_Tugas A_:
Tulis ulang bagian teks tentang kekayaan negara yang mengalir ke luar negeri, mulai dari "Menurut Prabowo Subianto, hal" sampai "perekonomian bangsa kita.", dengan mengganti "pembangunan" menjadi "pendidikan".

Bila hendak mewujudkan hal itu, maka ada dua masalah besar yang harus diselesaikan. Pertama, menghentikan kekayaan negara mengalir ke luar negeri karena kebijakan (policy) yang tidak tepat. Dan kedua, demokrasi tidak boleh hanya dikuasai oleh pemodal besar saja.
Diantara indikator yang menunjukkan kekayaan negara mengalir ke luar negeri bisa dilihat dari ”kebocoran” data ekspor dalam neraca perdagangan, terjadi kesalahan dalam pembukuan nilai dan volume ekspor (misinvoicing). Selama 2004-2013, sebagai contoh, total kebocoran akibat kesalahan ini mencapai 167,7 miliar dollar AS atau dengan kurs Rp 14.000 per dollar AS setara dengan Rp 2.300 triliun. Begitu juga banyak pengusaha yang menempatkan dana mereka di luar negeri. Pada 2016, contohnya, ada Rp 11.400 triliun uang milik pengusaha Indonesia yang parkir di luar negeri.
Menurut Prabowo Subianto, hal itu menjadi masalah besar dan harus dihentikan serta dicarikan solusinya. Karena jika uang yang sangat besar tidak tinggal di Indonesia, maka pemerintah tidak punya cukup dana untuk pembangunan dan membiayai program-program yang akan bermanfaat bagi banyak orang. Tidak terjadinya efek berganda atau ragam dampak untuk menggerakkan perekonomian bangsa kita.

_Data Latihan_:
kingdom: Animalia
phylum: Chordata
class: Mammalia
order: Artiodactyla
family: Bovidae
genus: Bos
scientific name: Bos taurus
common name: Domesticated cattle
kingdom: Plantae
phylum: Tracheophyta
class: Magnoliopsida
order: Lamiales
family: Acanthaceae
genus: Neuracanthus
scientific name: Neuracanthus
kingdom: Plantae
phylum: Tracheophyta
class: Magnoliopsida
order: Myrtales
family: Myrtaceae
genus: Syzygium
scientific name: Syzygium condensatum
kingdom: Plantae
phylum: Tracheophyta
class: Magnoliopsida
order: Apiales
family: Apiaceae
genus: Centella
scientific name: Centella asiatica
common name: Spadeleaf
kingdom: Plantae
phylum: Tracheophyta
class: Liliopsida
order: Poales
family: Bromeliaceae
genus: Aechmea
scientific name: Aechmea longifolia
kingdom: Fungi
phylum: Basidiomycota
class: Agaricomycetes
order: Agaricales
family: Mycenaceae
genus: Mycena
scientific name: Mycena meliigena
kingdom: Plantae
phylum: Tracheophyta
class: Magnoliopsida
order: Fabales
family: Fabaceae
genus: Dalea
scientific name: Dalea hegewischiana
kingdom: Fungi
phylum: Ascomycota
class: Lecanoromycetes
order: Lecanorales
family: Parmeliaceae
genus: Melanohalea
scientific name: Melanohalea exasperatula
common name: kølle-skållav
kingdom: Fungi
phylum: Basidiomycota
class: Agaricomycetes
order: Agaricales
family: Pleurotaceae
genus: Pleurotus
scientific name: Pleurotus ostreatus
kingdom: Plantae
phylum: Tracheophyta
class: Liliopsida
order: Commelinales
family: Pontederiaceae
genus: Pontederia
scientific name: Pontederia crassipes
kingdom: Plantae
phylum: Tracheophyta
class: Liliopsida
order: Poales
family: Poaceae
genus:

_Tugas B_:
Laporkan setiap baris catatan di atas yang memuat kata "order", salin baris itu utuh. Huruf besar dan kecil dibedakan.

_Kunci Jawaban A_:
Menurut Prabowo Subianto, hal itu menjadi masalah besar dan harus dihentikan serta dicarikan solusinya. Karena jika uang yang sangat besar tidak tinggal di Indonesia, maka pemerintah tidak punya cukup dana untuk pendidikan dan membiayai program-program yang akan bermanfaat bagi banyak orang. Tidak terjadinya efek berganda atau ragam dampak untuk menggerakkan perekonomian bangsa kita.

_Kunci Jawaban B_:
order: Artiodactyla
order: Lamiales
order: Myrtales
order: Apiales
order: Poales
order: Agaricales
order: Fabales
order: Lecanorales
order: Agaricales
order: Commelinales
order: Poales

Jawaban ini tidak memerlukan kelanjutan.